**EXERCISE PROMPT:** Repeat exactly the lines of the entries below from the one with "just add rules" through the one with "PHYS_Mannequin, SK_Mannequin_Skeleton ->", both ends included, and nothing else.
───── GIVEN INFORMATION
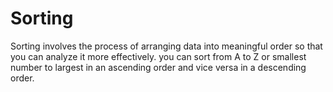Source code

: # Sorting
Sorting involves the process of arranging data into meaningful order so that you can analyze it more effectively. you can sort from A to Z or smallest number to largest in  an ascending order and vice versa in a descending order.
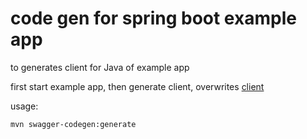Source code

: code gen for spring boot example app
====================================

to generates client for Java of example app

first start example app, then generate client, overwrites [client](../client)

usage:

    mvn swagger-codegen:generate
    

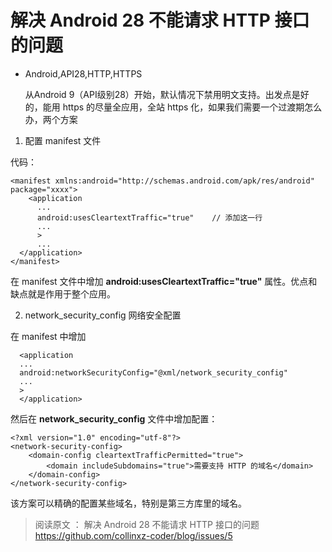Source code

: # 解决 Android 28 不能请求 HTTP 接口的问题
- Android,API28,HTTP,HTTPS
  
  从Android 9（API级别28）开始，默认情况下禁用明文支持。出发点是好的，能用 https 的尽量全应用，全站 https 化，如果我们需要一个过渡期怎么办，两个方案
  
1. 配置 manifest 文件

代码：

    <manifest xmlns:android="http://schemas.android.com/apk/res/android" package="xxxx">
        <application
          ...
          android:usesCleartextTraffic="true"    // 添加这一行
          ...
          >
          ...
      </application>
    </manifest>

  
在 manifest 文件中增加 **android:usesCleartextTraffic="true"** 属性。优点和缺点就是作用于整个应用。
  
  
2. network_security_config 网络安全配置
  
在 manifest 中增加
  
      <application
      ...
      android:networkSecurityConfig="@xml/network_security_config"
      ...
      >
      </application>
      
然后在 **network_security_config** 文件中增加配置：
 
    <?xml version="1.0" encoding="utf-8"?>
    <network-security-config>
        <domain-config cleartextTrafficPermitted="true">
            <domain includeSubdomains="true">需要支持 HTTP 的域名</domain>
        </domain-config>
    </network-security-config>
    
该方案可以精确的配置某些域名，特别是第三方库里的域名。
  
> 阅读原文 ： 解决 Android 28 不能请求 HTTP 接口的问题
> https://github.com/collinxz-coder/blog/issues/5
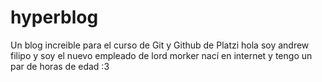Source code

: # hyperblog
Un blog increible para el curso de Git y Github de Platzi 
hola soy andrew filipo y soy el nuevo empleado de lord morker nací en internet y tengo un par de horas de edad :3
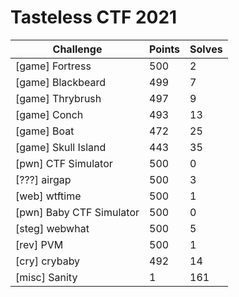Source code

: # Tasteless CTF 2021

| Challenge                | Points | Solves |
| ------------------------ | ------ | ------ |
| [game] Fortress          | 500    | 2      |
| [game] Blackbeard        | 499    | 7      |
| [game] Thrybrush         | 497    | 9      |
| [game] Conch             | 493    | 13     |
| [game] Boat              | 472    | 25     |
| [game] Skull Island      | 443    | 35     |
| [pwn] CTF Simulator      | 500    | 0      |
| [???] airgap             | 500    | 3      |
| [web] wtftime            | 500    | 1      |
| [pwn] Baby CTF Simulator | 500    | 0      |
| [steg] webwhat           | 500    | 5      |
| [rev] PVM                | 500    | 1      |
| [cry] crybaby            | 492    | 14     |
| [misc] Sanity            | 1      | 161    |
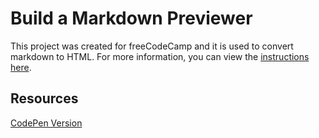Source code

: # Build a Markdown Previewer

This project was created for freeCodeCamp and it is used to convert markdown to HTML. For more information, you can view the [instructions here](https://www.freecodecamp.org/learn/front-end-development-libraries/front-end-development-libraries-projects/build-a-random-quote-machine).

## Resources
[CodePen Version](https://codepen.io/lchap701/full/BaWrXaw)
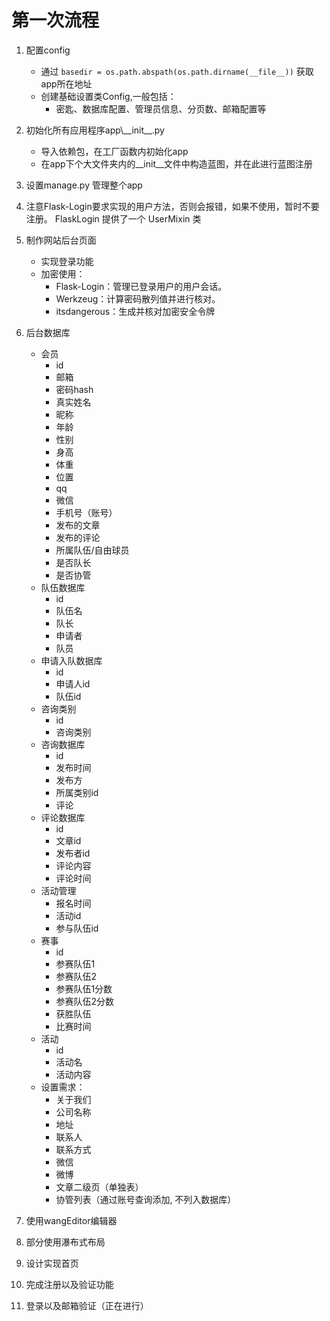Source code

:# 第一次流程

1. 配置config
    * 通过 `basedir = os.path.abspath(os.path.dirname(__file__))` 获取app所在地址
    * 创建基础设置类Config,一般包括：
        * 密匙、数据库配置、管理员信息、分页数、邮箱配置等 
    
2. 初始化所有应用程序app\\\_\_init__.py
    * 导入依赖包，在工厂函数内初始化app
    * 在app下个大文件夹内的__init__文件中构造蓝图，并在此进行蓝图注册
    
3. 设置manage.py 管理整个app

4. 注意Flask-Login要求实现的用户方法，否则会报错，如果不使用，暂时不要注册。
   FlaskLogin 提供了一个 UserMixin 类

5. 制作网站后台页面
    * 实现登录功能
    * 加密使用：
        * Flask-Login：管理已登录用户的用户会话。
        * Werkzeug：计算密码散列值并进行核对。
        * itsdangerous：生成并核对加密安全令牌
        
6. 后台数据库
    * 会员
        * id
        * 邮箱
        * 密码hash
        * 真实姓名
        * 昵称
        * 年龄
        * 性别
        * 身高
        * 体重
        * 位置
        * qq
        * 微信
        * 手机号（账号）
        * 发布的文章
        * 发布的评论
        * 所属队伍/自由球员
        * 是否队长
        * 是否协管
    * 队伍数据库
        * id
        * 队伍名
        * 队长
        * 申请者
        * 队员
    * 申请入队数据库
        * id
        * 申请人id
        * 队伍id
    * 咨询类别
        * id
        * 咨询类别
    * 咨询数据库
        * id
        * 发布时间
        * 发布方
        * 所属类别id
        * 评论
    * 评论数据库
        * id
        * 文章id
        * 发布者id
        * 评论内容
        * 评论时间
    * 活动管理
        * 报名时间
        * 活动id
        * 参与队伍id
    * 赛事
        * id
        * 参赛队伍1
        * 参赛队伍2
        * 参赛队伍1分数
        * 参赛队伍2分数
        * 获胜队伍
        * 比赛时间
    * 活动
        * id
        * 活动名
        * 活动内容
    * 设置需求：
        * 关于我们
        * 公司名称
        * 地址
        * 联系人
        * 联系方式
        * 微信
        * 微博
        * 文章二级页（单独表）
        * 协管列表（通过账号查询添加, 不列入数据库）
7. 使用wangEditor编辑器
8. 部分使用瀑布式布局
9. 设计实现首页
10. 完成注册以及验证功能
11. 登录以及邮箱验证（正在进行）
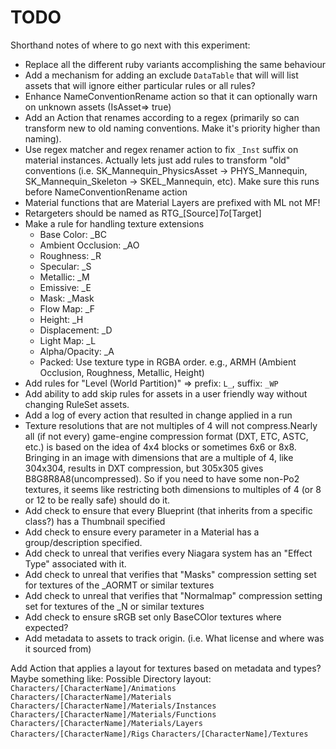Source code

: # TODO

Shorthand notes of where to go next with this experiment:

* Replace all the different ruby variants accomplishing the same behaviour
* Add a mechanism for adding an exclude `DataTable` that will will list assets that will ignore either particular rules or all rules?
* Enhance NameConventionRename action so that it can optionally warn on unknown assets (IsAsset=> true)
* Add an Action that renames according to a regex (primarily so can transform new to old naming conventions. Make
  it's priority higher than naming).
* Use regex matcher and regex renamer action to fix `_Inst` suffix on material instances. Actually lets just add rules
  to transform "old" conventions (i.e. SK_Mannequin_PhysicsAsset -> PHYS_Mannequin, SK_Mannequin_Skeleton -> 
  SKEL_Mannequin, etc). Make sure this runs before NameConventionRename action
* Material functions that are Material Layers are prefixed with ML not MF!
* Retargeters should be named as RTG_\[Source\]_To_\[Target\]
* Make a rule for handling texture extensions
  * Base Color: _BC
  * Ambient Occlusion: _AO
  * Roughness: _R
  * Specular: _S
  * Metallic: _M
  * Emissive: _E
  * Mask: _Mask
  * Flow Map: _F
  * Height: _H
  * Displacement: _D
  * Light Map: _L
  * Alpha/Opacity: _A
  * Packed: Use texture type in RGBA order. e.g., ARMH (Ambient Occlusion, Roughness, Metallic, Height)
* Add rules for "Level (World Partition)" => prefix: `L_`, suffix: `_WP`
* Add ability to add skip rules for assets in a user friendly way without changing RuleSet assets.
* Add a log of every action that resulted in change applied in a run
* Texture resolutions that are not multiples of 4 will not compress.Nearly all (if not every) game-engine compression format (DXT, ETC, ASTC, etc.) is based on the idea of 4x4 blocks or sometimes 6x6 or 8x8. Bringing in an image with dimensions that are a multiple of 4, like 304x304, results in DXT compression, but 305x305 gives B8G8R8A8(uncompressed). So if you need to have some non-Po2 textures, it seems like restricting both dimensions to multiples of 4 (or 8 or 12 to be really safe) should do it. 
* Add check to ensure that every Blueprint (that inherits from a specific class?) has a Thumbnail specified
* Add check to ensure every parameter in a Material has a group/description specified.
* Add check to unreal that verifies every Niagara system has an "Effect Type" associated with it.
* Add check to unreal that verifies that "Masks" compression setting set for textures of the _AORMT or similar textures
* Add check to unreal that verifies that "Normalmap" compression setting set for textures of the _N or similar textures
* Add check to ensure sRGB set only BaseCOlor textures where expected?
* Add metadata to assets to track origin. (i.e. What license and where was it sourced from)


Add Action that applies a layout for textures based on metadata and types? Maybe something like:
Possible Directory layout:
 `Characters/[CharacterName]/Animations`
 `Characters/[CharacterName]/Materials`
 `Characters/[CharacterName]/Materials/Instances`
 `Characters/[CharacterName]/Materials/Functions`
 `Characters/[CharacterName]/Materials/Layers`
 `Characters/[CharacterName]/Rigs`
 `Characters/[CharacterName]/Textures`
──────────
**REPLY TO THE EXERCISE:**
* Use regex matcher and regex renamer action to fix `_Inst` suffix on material instances. Actually lets just add rules
  to transform "old" conventions (i.e. SK_Mannequin_PhysicsAsset -> PHYS_Mannequin, SK_Mannequin_Skeleton -> 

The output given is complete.